What if the vcpu writes to it? Does it get a fault? If there is a
structure per vcpu, what is the layout in memory? How does a vcpu find
its own data structure? Is that the address returned by PV_TIME_ST?

> +
> +User space interface
> +====================
> +
> +User space can request that KVM provide the paravirtualized time interface to
> +a guest by creating a KVM_DEV_TYPE_ARM_PV_TIME device, for example:
> +
> +    struct kvm_create_device pvtime_device = {
> +            .type = KVM_DEV_TYPE_ARM_PV_TIME,
> +            .attr = 0,
> +            .flags = 0,
> +    };
> +
> +    pvtime_fd = ioctl(vm_fd, KVM_CREATE_DEVICE, &pvtime_device);
> +
> +The guest IPA of the structures must be given to KVM. This is the base address

nit: s/guest //

> +of an array of stolen time structures (one for each VCPU). For example:
> +
> +    struct kvm_device_attr st_base = {
> +            .group = KVM_DEV_ARM_PV_TIME_PADDR,
> +            .attr = KVM_DEV_ARM_PV_TIME_ST,
> +            .addr = (u64)(unsigned long)&st_paddr
> +    };
> +
> +    ioctl(pvtime_fd, KVM_SET_DEVICE_ATTR, &st_base);

So the allocation itself is performed by the kernel? What are the
ordering requirements between creating vcpus and the device? What are
the alignment requirements for the base address?

> +
> +For migration (or save/restore) of a guest it is necessary to save the contents
> +of the shared page(s) and later restore them.

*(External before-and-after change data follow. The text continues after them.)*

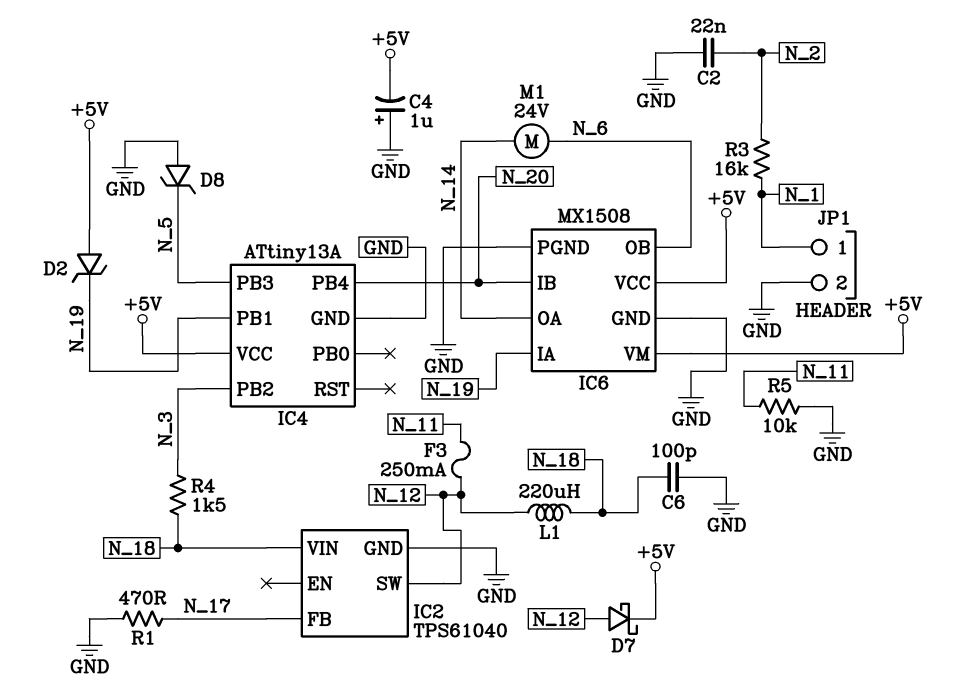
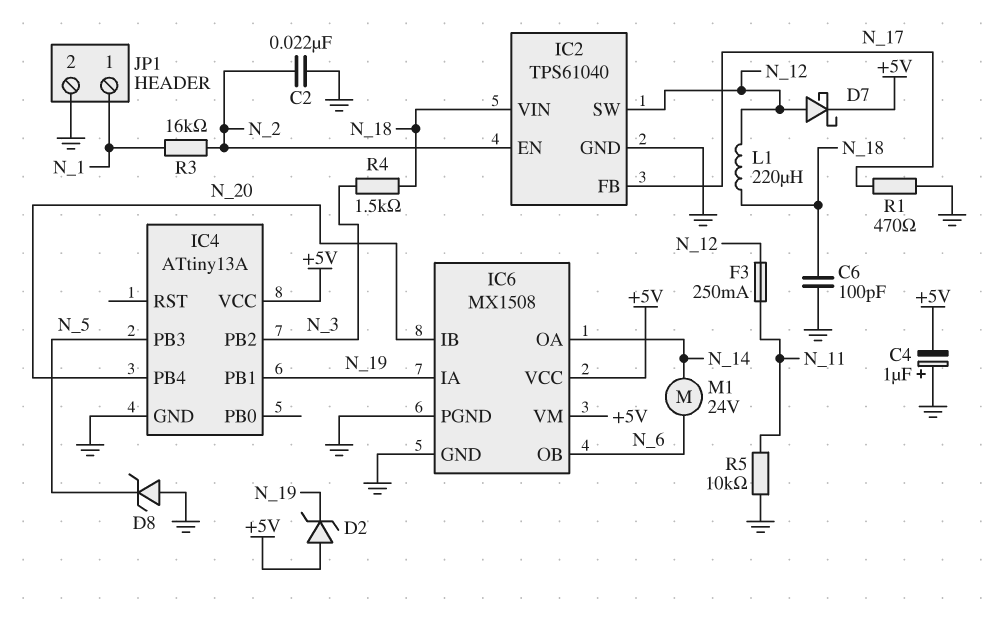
IC2 pin EN: none -> N_2

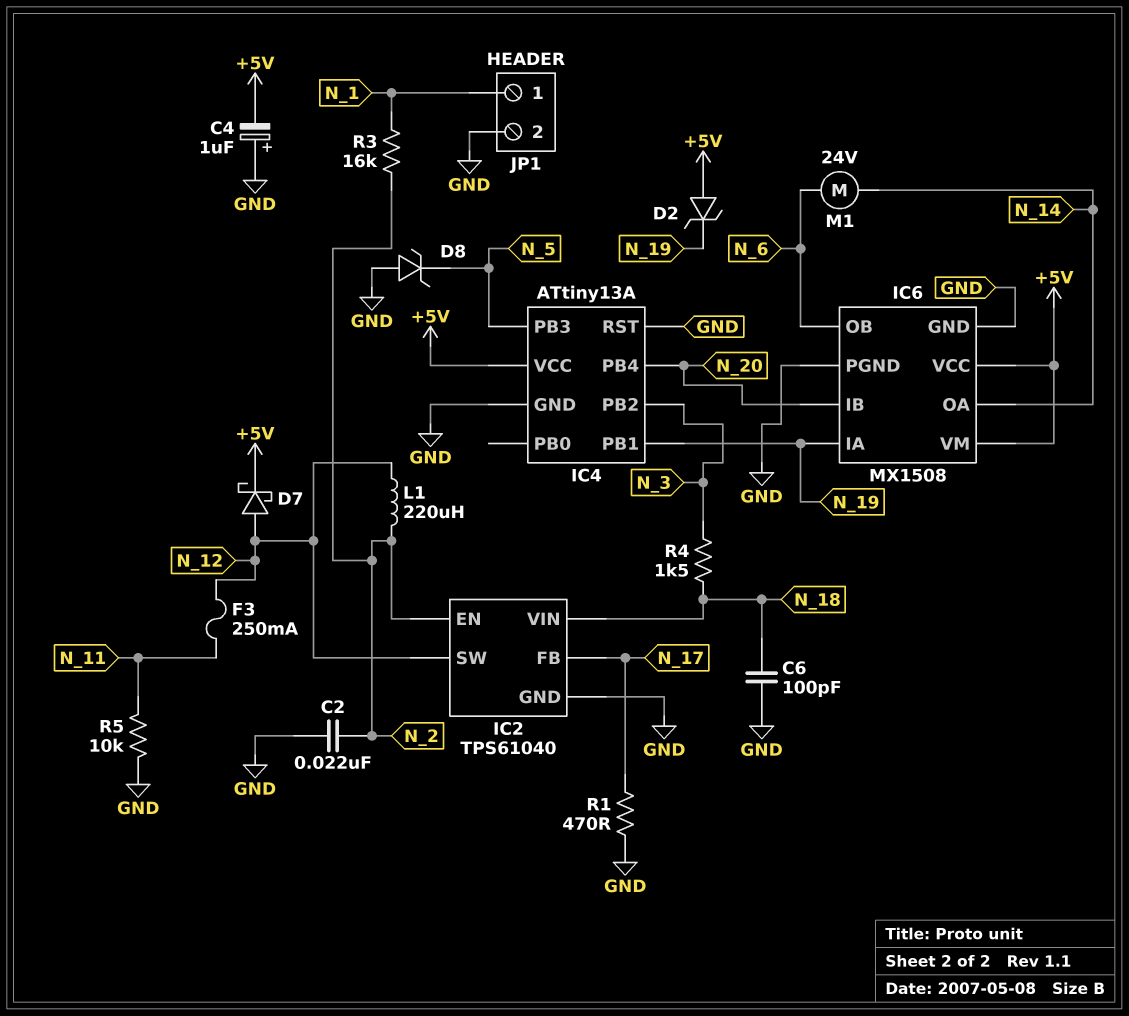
IC4 pin RST: none -> GND
L1: 220uH (N_12, N_18) -> 220uH (N_2, N_12)

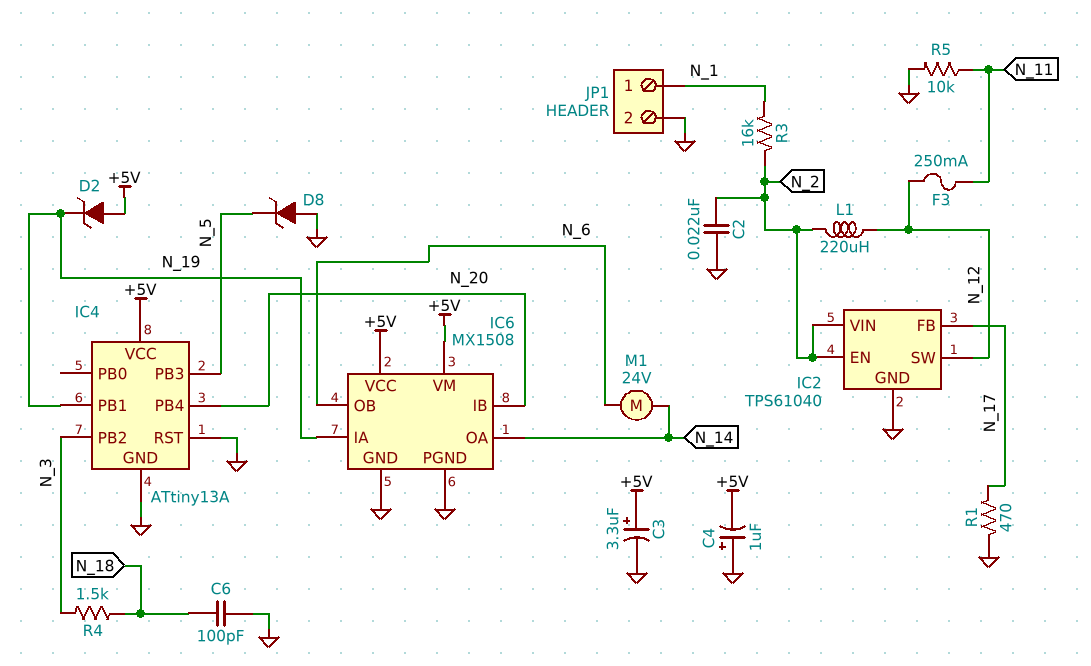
C3: none -> 3.3uF (plus +5V, minus GND)
D7: schottky (A N_12, K +5V) -> none
IC2 pin VIN: N_18 -> N_2

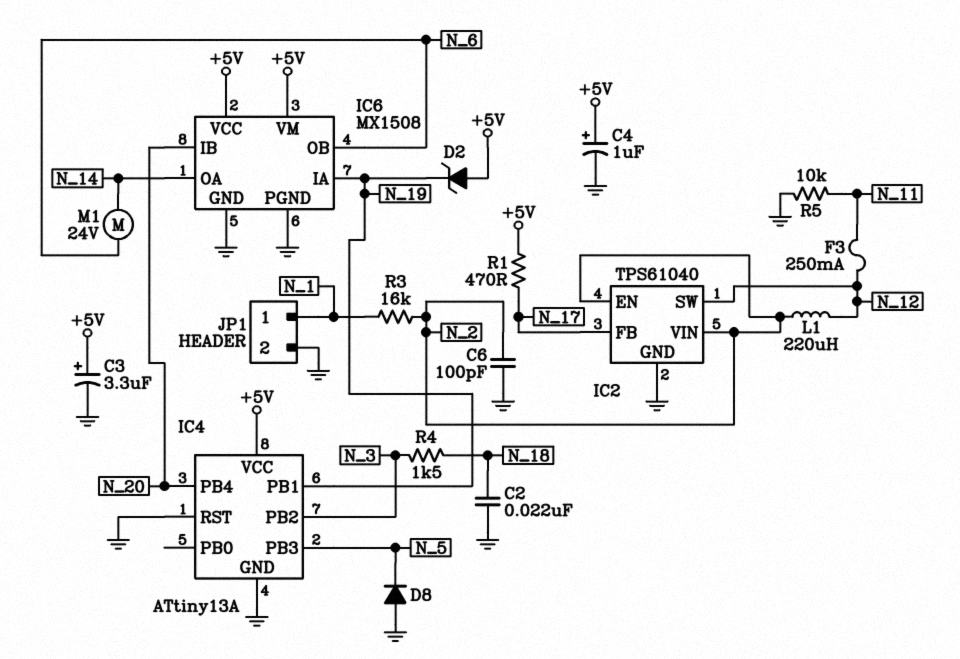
C2: 22nF (GND, N_2) -> 22nF (GND, N_18)
C4: 1uF (plus GND, minus +5V) -> 1uF (plus +5V, minus GND)
C6: 100pF (GND, N_18) -> 100pF (GND, N_2)
D8: zener (A GND, K N_5) -> diode (A GND, K N_5)
R1: 470 (GND, N_17) -> 470 (+5V, N_17)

KVM_DEV_ARM_PV_TIME_STATE_SIZE
> +provides the size of this data and KVM_DEV_ARM_PV_TIME_STATE allows the state
> +to be read/written.

Is the size variable depending on the number of vcpus?

> +
> +It is also necessary for the physical address to be set identically when
> +restoring.
> +
> +    void *save_state(int fd, u64 attr, u32 *size) {
> +        struct kvm_device_attr get_size = {
> +                .group = KVM_DEV_ARM_PV_TIME_STATE_SIZE,
> +                .attr = attr,
> +                .addr = (u64)(unsigned long)size
> +        };
> +
> +        ioctl(fd, KVM_GET_DEVICE_ATTR, get_size);
> +
> +        void *buffer = malloc(*size);
> +
> +        struct kvm_device_attr get_state = {
> +                .group = KVM_DEV_ARM_PV_TIME_STATE,
> +                .attr = attr,
> +                .addr = (u64)(unsigned long)size
> +        };
> +
> +        ioctl(fd, KVM_GET_DEVICE_ATTR, buffer);
> +    }
> +
> +    void *st_state = save_state(pvtime_fd, KVM_DEV_ARM_PV_TIME_ST, &st_size);
> +

Thanks,

	M.
-- 
Without deviation from the norm, progress is not possible.